ECE/CS 752 Spring 2008
Homework 4

Due: Monday May 5 or Wed May 7, 2008, at the beginning of lecture, depending on which day you are presenting your project (homework is due the day you are not presenting your project)

All work must be done individually. No late assignments will be accepted.
Problem 1

Solve problem 11.1 in Chapter 11 of the Shen/Lipasti textbook.

Problem 2

Solve problem 11.8 from Chapter 11 of the Shen/Lipasti textbook.

Problem 3

Answer problem 11.10 from Chapter 11 of the Shen/Lipasti textbook.

Problem 4

Using the results from HW3/Problem 4a, compute the dynamic energy per data access for each of the L1 data caches simulated. Assume that all L1 misses are satisfied from a 1MB 8-way set-associative L2 cache with 64B blocks (assume the L2 always hits or never misses). Obtain power estimates for each of the caches (including the L2) using the online interface to Cacti 5.1 at http://quid.hpl.hp.com:9082/cacti/index.y?new, assuming 70nm technology and a single bank.

Identify the lowest-dynamic-energy L1 cache option of the ones studied.

Comment on the performance of this option, and on what would happen if you also considered static (leakage) power, based on the leakage estimates from Cacti 5.1.

Problem 5

This problem uses the Niagara (Sun T2000) system niagara.ece.wisc.edu, which you have access to using ssh. Those of you with pre-existing ECE domain accounts can use those to log in to the machine (nere, bbuchli, seemuth, mgilchr). Otherwise I have created an account that matches your @wisc.edu email userid. The initial password is your campus ID number.

Your assignment is to understand the effects of threads that share a cache on the Niagara machine. To get started, look at the vectorsum.c program in /home/mikko/hw4. This program spawns four threads and binds them to the processor numbers you specify on the command line (0-31). Processors 0-3 are threads on physical processor 0, 4-7 on physical processor 1, and so on. Each thread then adds up the total of all the entries in a 1024-entry array (it does this 100 times). The program uses the TICK() macro to count execution cycles for the interval during which the loop executes.

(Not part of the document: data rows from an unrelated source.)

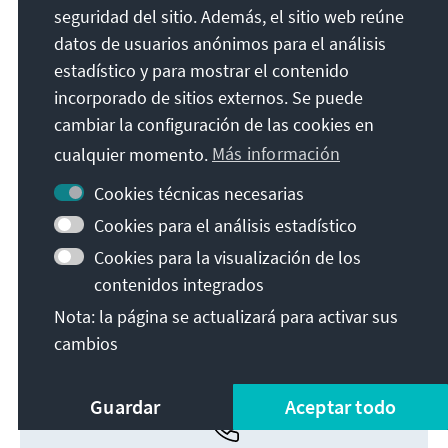
seguridad del sitio. Además, el sitio web reúne
datos de usuarios anónimos para el análisis
estadístico y para mostrar el contenido
incorporado de sitios externos. Se puede
cambiar la configuración de las cookies en
cualquier momento.
Más información
Cookies técnicas necesarias
Cookies para el análisis estadístico
Christen in Israel
Cookies para la visualización de los
contenidos integrados
Enlace de archivo
Nota: la página se actualizará para activar sus
cambios
Guardar
Aceptar todo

a. Report the number of cycles needed to execute each thread for various combinations of processor bindings (all threads on the same processor, each on it’s own processor, two threads sharing a processor).

b. Use the cputrack command for collecting performance counter data (man cputrack to learn more about it) to understand what is causing the variation in performance for each configuration from part (a). Explain your findings.

c. Modify the program to vary the size of the array and the number of threads to see if you can uncover any additional interesting interactions between threads sharing the machine.